“It came completely out of left field,” says Laurie Myers-Ditommaso of Oakville, Ont. “We knew something was wrong, but Gizmo was a puppy. He wasn’t supposed to die.” That was two years ago, and her daughters, Kristin and Danielle, were crushed. Within four days of being diagnosed with a congenital defect, Gizmo passed away.
While heartbreakingly sad, the loss of a pet can be a golden teaching opportunity. “Treat this as a time for your teen to learn about endings and fresh beginnings,” says Shiri Joshua, founder of the Canadian Centre for Pet Loss Bereavement in Toronto and a child and adolescent psychotherapist. “They’re going to have a girlfriend or boyfriend soon. They’re going to face heartbreak. Use this time to help create coping mechanisms that will see them through their adult lives.”
So how can you help your teen deal with losing Gunner or Snowball?
1. Be honest
Whether it’s a sudden accident, chronic illness or the ravages of time, keep your teen informed about what’s happening with her best bud. “Teens are truth seekers,” says Joshua. “Don’t try and spare their feelings.” Yes, it’s going to be harsh, but not knowing, and not having the chance to be involved, is worse. Myers-Ditommaso made sure her daughters knew exactly what was happening with Gizmo. “I didn’t keep anything from the girls. Kristin was with me when the vet told us he was going to die and that it would be best to put him down. It wasn’t easy. Death is something we all want to ignore, but we can’t.”
“Deciding to have a pet put down is a discussion the parent should usually have privately with their vet, first,” says Troye McPherson, a veterinarian in Tantallon, N. S. “Relay what the vet recommends to your child. If he has questions, then have him talk to the vet directly.”

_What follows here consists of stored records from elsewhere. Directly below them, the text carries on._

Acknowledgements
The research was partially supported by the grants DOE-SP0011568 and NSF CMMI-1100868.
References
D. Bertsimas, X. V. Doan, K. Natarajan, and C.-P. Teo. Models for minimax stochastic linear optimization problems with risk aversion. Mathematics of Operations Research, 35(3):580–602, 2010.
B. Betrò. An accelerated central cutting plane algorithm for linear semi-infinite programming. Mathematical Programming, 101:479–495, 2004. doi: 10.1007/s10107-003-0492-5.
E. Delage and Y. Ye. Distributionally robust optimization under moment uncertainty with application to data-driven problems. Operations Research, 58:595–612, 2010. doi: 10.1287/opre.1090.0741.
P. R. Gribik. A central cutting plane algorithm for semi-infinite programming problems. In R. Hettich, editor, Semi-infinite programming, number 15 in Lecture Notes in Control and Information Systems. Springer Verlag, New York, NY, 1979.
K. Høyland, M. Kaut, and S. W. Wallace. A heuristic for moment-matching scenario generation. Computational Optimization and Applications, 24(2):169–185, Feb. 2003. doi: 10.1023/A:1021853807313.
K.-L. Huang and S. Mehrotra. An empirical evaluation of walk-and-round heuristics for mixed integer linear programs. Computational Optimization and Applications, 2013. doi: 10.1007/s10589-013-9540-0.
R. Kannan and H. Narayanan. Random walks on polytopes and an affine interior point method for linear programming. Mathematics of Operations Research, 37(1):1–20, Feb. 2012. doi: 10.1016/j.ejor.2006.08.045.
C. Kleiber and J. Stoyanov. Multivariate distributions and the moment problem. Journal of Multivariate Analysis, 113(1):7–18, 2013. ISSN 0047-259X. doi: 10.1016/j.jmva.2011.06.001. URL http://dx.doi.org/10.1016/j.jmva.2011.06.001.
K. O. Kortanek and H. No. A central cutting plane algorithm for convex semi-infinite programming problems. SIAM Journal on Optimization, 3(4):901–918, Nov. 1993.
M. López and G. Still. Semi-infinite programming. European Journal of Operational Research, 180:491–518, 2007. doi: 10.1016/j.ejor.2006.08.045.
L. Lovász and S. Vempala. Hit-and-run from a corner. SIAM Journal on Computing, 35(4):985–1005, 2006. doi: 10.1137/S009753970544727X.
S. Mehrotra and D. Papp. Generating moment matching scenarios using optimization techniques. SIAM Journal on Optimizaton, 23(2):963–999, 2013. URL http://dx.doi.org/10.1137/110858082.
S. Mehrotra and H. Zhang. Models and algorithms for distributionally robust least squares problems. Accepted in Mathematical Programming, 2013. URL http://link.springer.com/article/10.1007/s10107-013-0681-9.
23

Should your teen attend the euthanasia? It depends. “Some kids do and handle it well,” says McPherson. Parents should inform their kids about what’s going to happen, then let them decide whether or not to attend.
2. Get ready for tears and anger
It’s natural to experience strong emotions when someone you love dies. Respect that and let your kids know it’s OK to feel what they’re feeling. That’s exactly what Helen Keeler did when her daughter’s cat, Willow, was attacked and killed by a neighbour’s dog in their Toronto neighbourhood. “She was very angry,” says Keeler. “I explained that even though this really was a waste and didn’t need to happen, it was not intentional. At the same time, I let her vent. I listened to her and respected her reactions.”
Word to the wise: teens don’t talk much. Sharing what you’re feeling will open the door for them to reveal their feelings. The more they express themselves, the better.
3. Pay tribute to your pet
“Always say goodbye to your pet,” says Joshua. “It doesn’t have to be anything formal. Sit together, share memories, laugh, cry ““ whatever feels right for your family. Never ignore it.” The Ditommasos made a point of bringing Gizmo home before arranging to have him put down, so the girls and all their neighbourhood friends could say goodbye to him. They also put together a memory book with photos, his collar ““ “anything we could find,” says Myers-Ditommaso. “It’s a cherished keepsake and really helped the girls through their grief.” (For more information on pet loss, including ideas for how to memorialize your pet, go to petlosssupport.ca.
4. Don’t replace your pet right away
Everyone grieves differently and for varying amounts of time. “It may take a month or a year, depending on the bond your child had with the pet,” says McPherson. “Be patient, and don’t rush into getting another pet.”